The vain, short-tempered, but somewhat naive HooDoo flew around in his Hatamaran, blasting the good citizens of Lidsville with bolts of magic (referred to as "zapping") and keeping them in fear, demanding that they pay him their Hat Checks. Mark helped the good hats resist as he attempted to find a way back home. HooDoo, trying to reclaim control of the androgynous Weenie from Mark, often enlisted the services of four Bad Hats consisting of Mr. Big,Captain Hooknose, Bela the Vampire's Cowl, and Boris the Executioner's Hood. In his high hat home, HooDoo was besieged by the taunting music of the Hat Band, as well as all of his talking knicknacks (the parrot, Mr. Skull, the mounted alligator head, the sawed-in-half lady, to list only a few). HooDoo also experienced further aggravation at the hands of his aides, the dim Raunchy Rabbit and his two-faced card guard, Jack of Clubs (a walking deck of playing cards). HooDoo watched the action going on in downtown Lidsville from his hat home by using his Evil Eye, a device similar to a TV set, but resembling an eyeball. He also had a hot hatline phone. The show relied on an endless array of puns based on hats.

Many of the episodes were about Mark trying to get back home, but the evil HooDoo prevented him from leaving. Weenie, being a nervous bumbler, was, in fact, a genie, but many of the tricks and spells didn't work right anymore after being a slave to HooDoo for so long. In the show's final episode, scenes from some of the past episodes were featured, as HooDoo's mother had paid a visit to find out what has been going on in Lidsville. Unfortunately for Mark, he did not return home at the end.

Music was also a part of the show, with songs being performed by the characters in several episodes.

This should make for a really interestingly trippy movie. 

From the official Press Release:

Conrad Vernon (Monsters vs. Aliens, Shrek 2)--animation veteran and lifelong fan of the Krofft's work--brought the project to DreamWorks Animation. Brothers Sid & Marty Krofft will serve as executive producers. Vernon, DreamWorks Animation's head of development Alex Schwartz and development executive Chris Kuser are overseeing the project at the studio.

"Sid and I have had a longstanding relationship with Jeffrey Katzenberg and we're excited to bring 'Lidsville' to DreamWorks Animation," said Marty Krofft. "It's incredible to envision a high-quality 3D animated movie being made out of one of our favorite shows."

"The Krofft brothers helped define a generation with the wildly imaginative characters and worlds they created," said Alex Schwartz, head of development for DreamWorks Animation. "I am thrilled that Conrad is joining forces with them on the first animated feature film adaptation of their work."

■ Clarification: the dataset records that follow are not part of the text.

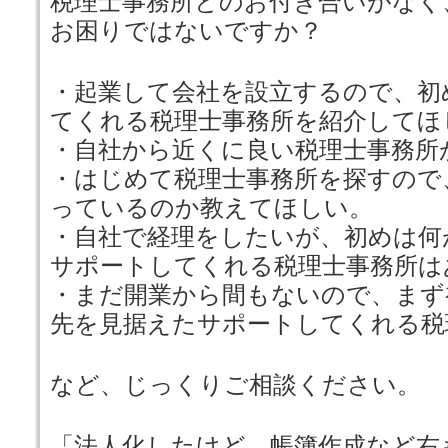
税理士事務所とのお付き合いがなく
お困りではないですか？
・起業して会社を設立するので、初
てくれる税理士事務所を紹介してほ
・自社から近くに良い税理士事務所
・はじめて税理士事務所を探すので
っているのか教えてほしい。
・自社で経理をしたいが、初めは何
サポートしてくれる税理士事務所は
・まだ開業から間もないので、まず
先を見据えたサポートしてくれる税
など、じっくりご相談ください。
「法人化したけど、帳簿作成など右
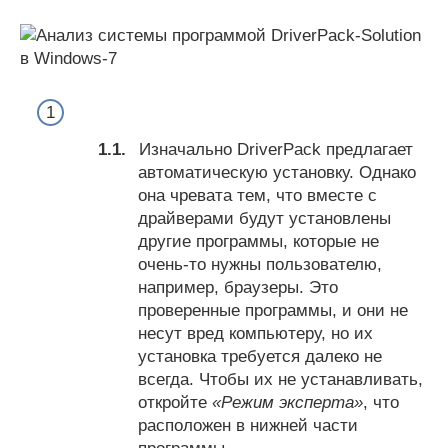
Изначально DriverPack предлагает
автоматическую установку. Однако
она чревата тем, что вместе с
драйверами будут установлены
другие программы, которые не
очень-то нужны пользователю,
например, браузеры. Это
проверенные программы, и они не
несут вред компьютеру, но их
установка требуется далеко не
всегда. Чтобы их не устанавливать,
откройте
«Режим эксперта»
, что
расположен в нижней части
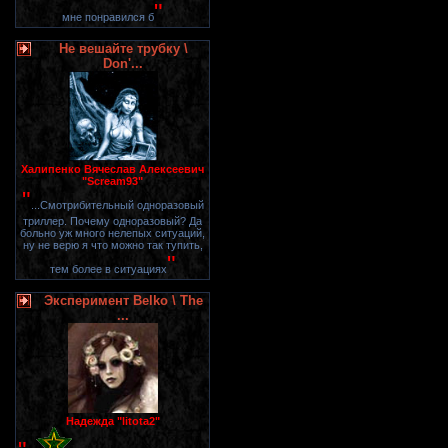
"
мне понравился б
Не вешайте трубку \
Don'...
Халипенко Вячеслав Алексеевич
"Scream93"
"
...Смотрибительный одноразовый
триллер. Почему одноразовый? Да
больно уж много нелепых ситуаций,
ну не верю я что можно так тупить,
"
тем более в ситуациях
Эксперимент Belko \ The
...
Надежда "litota2"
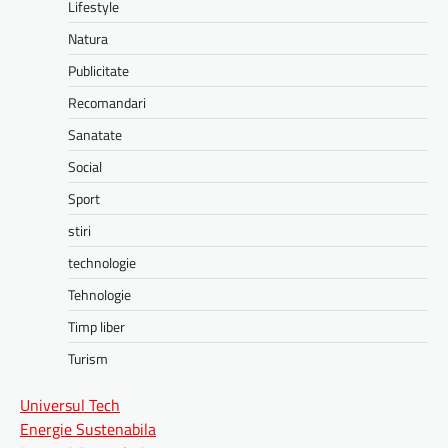
Lifestyle
Natura
Publicitate
Recomandari
Sanatate
Social
Sport
stiri
technologie
Tehnologie
Timp liber
Turism
Universul Tech
Energie Sustenabila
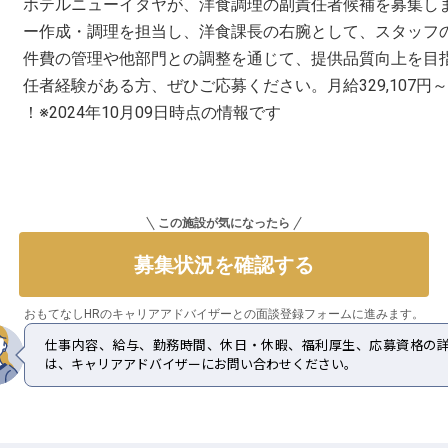
ホテルニューイタヤが、洋食調理の副責任者候補を募集し
ー作成・調理を担当し、洋食課長の右腕として、スタッフ
件費の管理や他部門との調整を通じて、提供品質向上を目
任者経験がある方、ぜひご応募ください。月給329,107
！※2024年10月09日時点の情報です
この施設が気になったら
募集状況を確認する
おもてなしHRのキャリアアドバイザーとの
面談登録フォームに進みます。
仕事内容、給与、勤務時間、休日・休暇、福利厚生、応募資格の
は、キャリアアドバイザーにお問い合わせください。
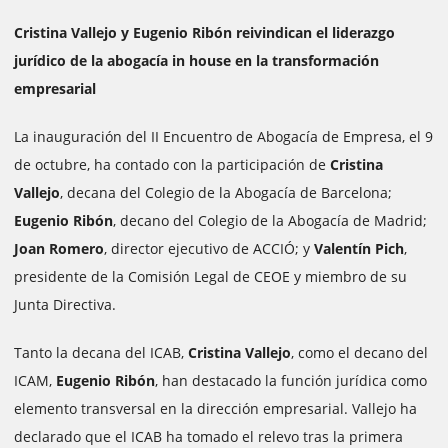
Cristina Vallejo y Eugenio Ribón reivindican el liderazgo
jurídico de la abogacía in house en la transformación
empresarial
La inauguración del II Encuentro de Abogacía de Empresa, el 9
de octubre, ha contado con la participación de
Cristina
Vallejo
, decana del Colegio de la Abogacía de Barcelona;
Eugenio Ribón
, decano del Colegio de la Abogacía de Madrid;
Joan Romero
, director ejecutivo de ACCIÓ; y
Valentín Pich
,
presidente de la Comisión Legal de CEOE y miembro de su
Junta Directiva.
Tanto la decana del ICAB,
Cristina Vallejo
, como el decano del
ICAM,
Eugenio Ribón
, han destacado la función jurídica como
elemento transversal en la dirección empresarial. Vallejo ha
declarado que el ICAB ha tomado el relevo tras la primera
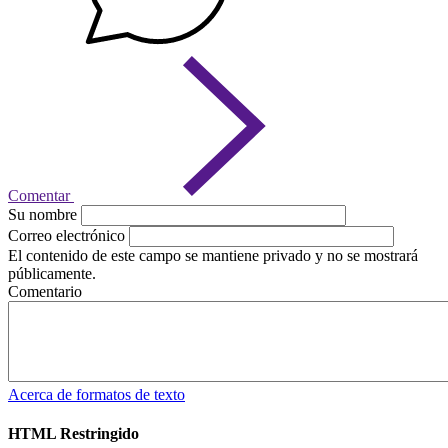
Comentar
Su nombre
Correo electrónico
El contenido de este campo se mantiene privado y no se mostrará
públicamente.
Comentario
Acerca de formatos de texto
HTML Restringido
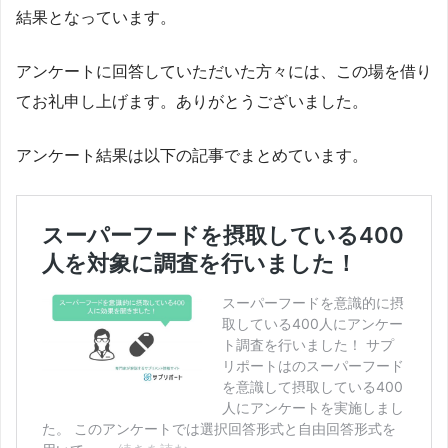
結果となっています。
アンケートに回答していただいた方々には、この場を借り
てお礼申し上げます。ありがとうございました。
アンケート結果は以下の記事でまとめています。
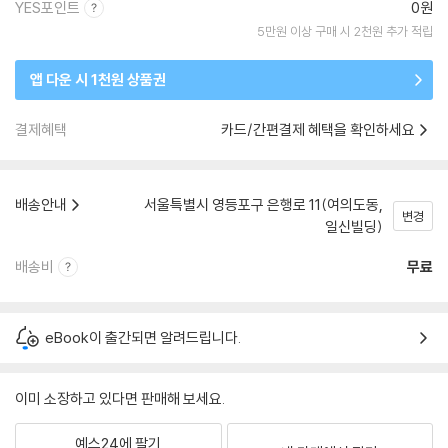
YES포인트
0원
5만원 이상 구매 시 2천원 추가 적립
앱 다운 시 1천원 상품권
결제혜택
카드/간편결제 혜택을 확인하세요
배송안내
서울특별시 영등포구 은행로 11(여의도동,
변경
일신빌딩)
배송비
무료
eBook이 출간되면 알려드립니다.
이미 소장하고 있다면 판매해 보세요.
예스24에 팔기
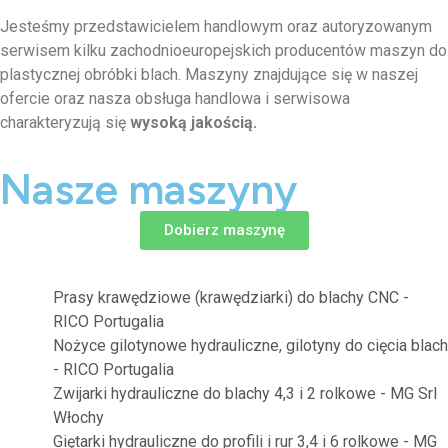
Jesteśmy przedstawicielem handlowym oraz autoryzowanym
serwisem kilku zachodnioeuropejskich producentów maszyn do
plastycznej obróbki blach. Maszyny znajdujące się w naszej
ofercie oraz nasza obsługa handlowa i serwisowa
charakteryzują się
wysoką jakością.
Nasze maszyny
Dobierz maszynę
Prasy krawędziowe (krawędziarki) do blachy CNC -
RICO Portugalia
Nożyce gilotynowe hydrauliczne, gilotyny do cięcia blach
- RICO Portugalia
Zwijarki hydrauliczne do blachy 4,3 i 2 rolkowe - MG Srl
Włochy
Giętarki hydrauliczne do profili i rur 3,4 i 6 rolkowe - MG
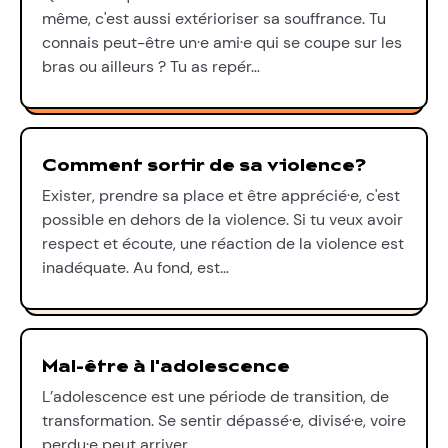
même, c'est aussi extérioriser sa souffrance. Tu
connais peut-être un·e ami·e qui se coupe sur les
bras ou ailleurs ? Tu as repér…
Comment sortir de sa violence?
Exister, prendre sa place et être apprécié·e, c'est
possible en dehors de la violence. Si tu veux avoir
respect et écoute, une réaction de la violence est
inadéquate. Au fond, est…
Mal-être à l'adolescence
L’adolescence est une période de transition, de
transformation. Se sentir dépassé·e, divisé·e, voire
perdu·e peut arriver.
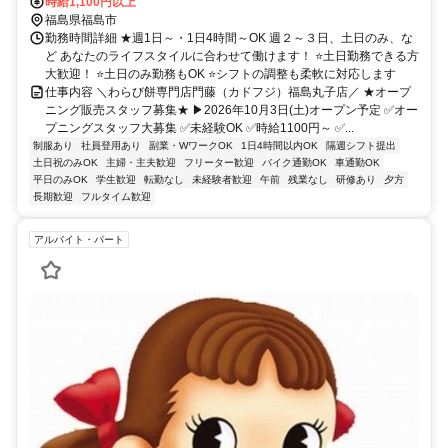
時給1,100円以上
福島県福島市
勤務時間詳細 ★週1日～・1日4時間～OK 週２～３日、土日のみ、な
ど あなたのライフスタイルに合わせて働けます！ ⭐土日勤務できる方
大歓迎！ ⭐土日のみ勤務もOK ⭐シフトの調整も柔軟に対応します
仕事内容 ＼わらび餅専門店門藤（カドフジ）福島丸子店／ ★オープ
ニング販売スタッフ募集★ ▶2026年10月3日(土)オープン予定 ✅オー
プニングスタッフ大募集 ✅未経験OK ✅時給1100円～ ✅...
制服あり
社員登用あり
副業・WワークOK
1日4時間以内OK
隔週シフト提出
土日祝のみOK
主婦・主夫歓迎
フリーター歓迎
バイク通勤OK
車通勤OK
平日のみOK
学生歓迎
転勤なし
未経験者歓迎
午前
残業なし
研修あり
夕方
長期歓迎
フルタイム歓迎
アルバイト・パート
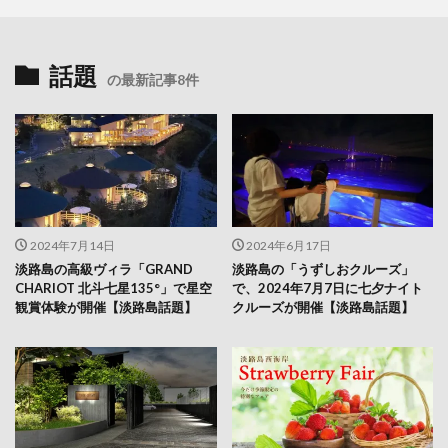
話題
の最新記事8件
2024年7月14日
2024年6月17日
淡路島の高級ヴィラ「GRAND
淡路島の「うずしおクルーズ」
CHARIOT 北斗七星135°」で星空
で、2024年7月7日に七夕ナイト
観賞体験が開催【淡路島話題】
クルーズが開催【淡路島話題】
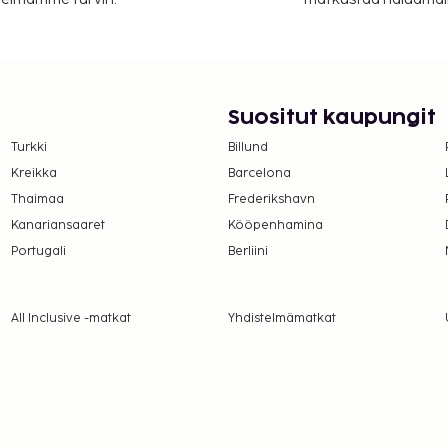
Suositut kaupungit
Turkki
Billund
Kreikka
Barcelona
Thaimaa
Frederikshavn
Kanariansaaret
Kööpenhamina
Portugali
Berliini
All Inclusive -matkat
Yhdistelmämatkat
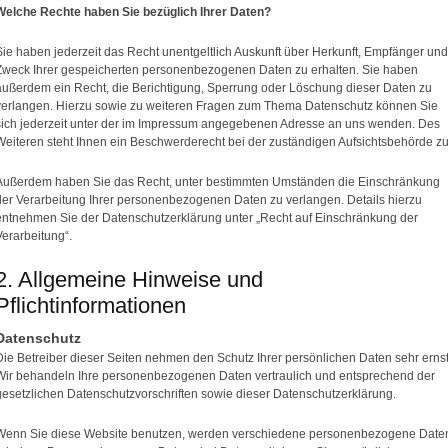
Welche Rechte haben Sie bezüglich Ihrer Daten?
Sie haben jederzeit das Recht unentgeltlich Auskunft über Herkunft, Empfänger und
Zweck Ihrer gespeicherten personenbezogenen Daten zu erhalten. Sie haben
außerdem ein Recht, die Berichtigung, Sperrung oder Löschung dieser Daten zu
verlangen. Hierzu sowie zu weiteren Fragen zum Thema Datenschutz können Sie
sich jederzeit unter der im Impressum angegebenen Adresse an uns wenden. Des
Weiteren steht Ihnen ein Beschwerderecht bei der zuständigen Aufsichtsbehörde zu
Außerdem haben Sie das Recht, unter bestimmten Umständen die Einschränkung
der Verarbeitung Ihrer personenbezogenen Daten zu verlangen. Details hierzu
entnehmen Sie der Datenschutzerklärung unter „Recht auf Einschränkung der
Verarbeitung“.
2. Allgemeine Hinweise und
Pflichtinformationen
Datenschutz
Die Betreiber dieser Seiten nehmen den Schutz Ihrer persönlichen Daten sehr ernst
Wir behandeln Ihre personenbezogenen Daten vertraulich und entsprechend der
gesetzlichen Datenschutzvorschriften sowie dieser Datenschutzerklärung.
Wenn Sie diese Website benutzen, werden verschiedene personenbezogene Date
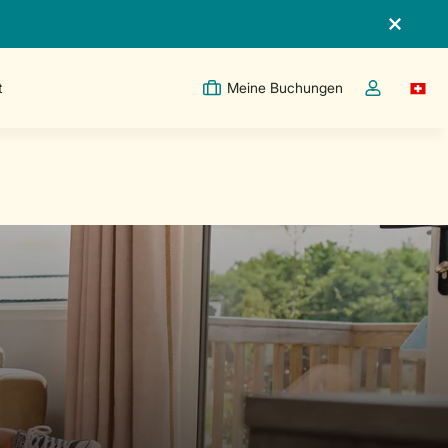
t
Meine Buchungen
Switc
Dropdown-Me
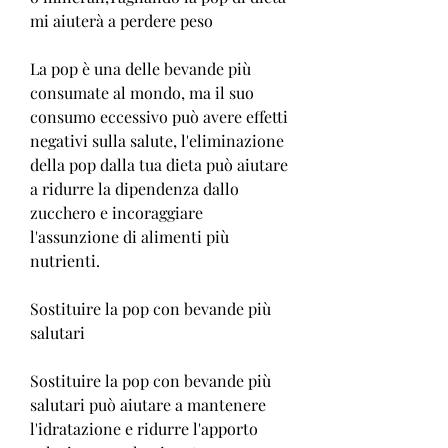
mi aiuterà a perdere peso
La pop è una delle bevande più 
consumate al mondo, ma il suo 
consumo eccessivo può avere effetti 
negativi sulla salute, l'eliminazione 
della pop dalla tua dieta può aiutare 
a ridurre la dipendenza dallo 
zucchero e incoraggiare 
l'assunzione di alimenti più 
nutrienti.
Sostituire la pop con bevande più 
salutari
Sostituire la pop con bevande più 
salutari può aiutare a mantenere 
l'idratazione e ridurre l'apporto 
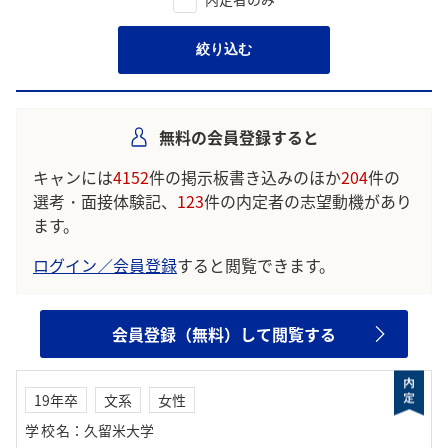
絞り込む
無料の会員登録すると
キャンには
4152
件の掲示板書き込みのほか
204
件の
選考・面接体験記、
123
件の内定者の志望動機があり
ます。
ログイン／会員登録
すると閲覧できます。
会員登録（無料）して閲覧する
19年卒
文系
女性
学校名
：
久留米大学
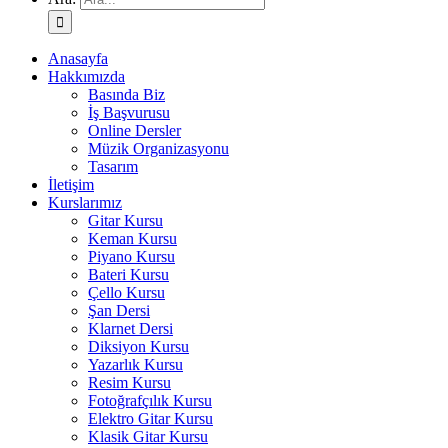
Anasayfa
Hakkımızda
Basında Biz
İş Başvurusu
Online Dersler
Müzik Organizasyonu
Tasarım
İletişim
Kurslarımız
Gitar Kursu
Keman Kursu
Piyano Kursu
Bateri Kursu
Çello Kursu
Şan Dersi
Klarnet Dersi
Diksiyon Kursu
Yazarlık Kursu
Resim Kursu
Fotoğrafçılık Kursu
Elektro Gitar Kursu
Klasik Gitar Kursu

"Over the past year I've had the privilege of working with and getting to know Sid and Marty and I thought their brand of crazy kookiness would work well at DreamWorks Animation," added Vernon.

Lidsville will take inspiration from the premise of the original television series, in which a young rebellious kid falls into an alternate reality world of living hats and talking caps. The Los Angeles public TV station KCET Kids & Family Channel recently announced that it will feature the "Lidsville" television series in an all-new "The Sid & Marty Krofft Hour" together with H.R. Pufnstuf during its weekend programming block on Saturday and Sunday mornings from 9:30-10:30 a.m.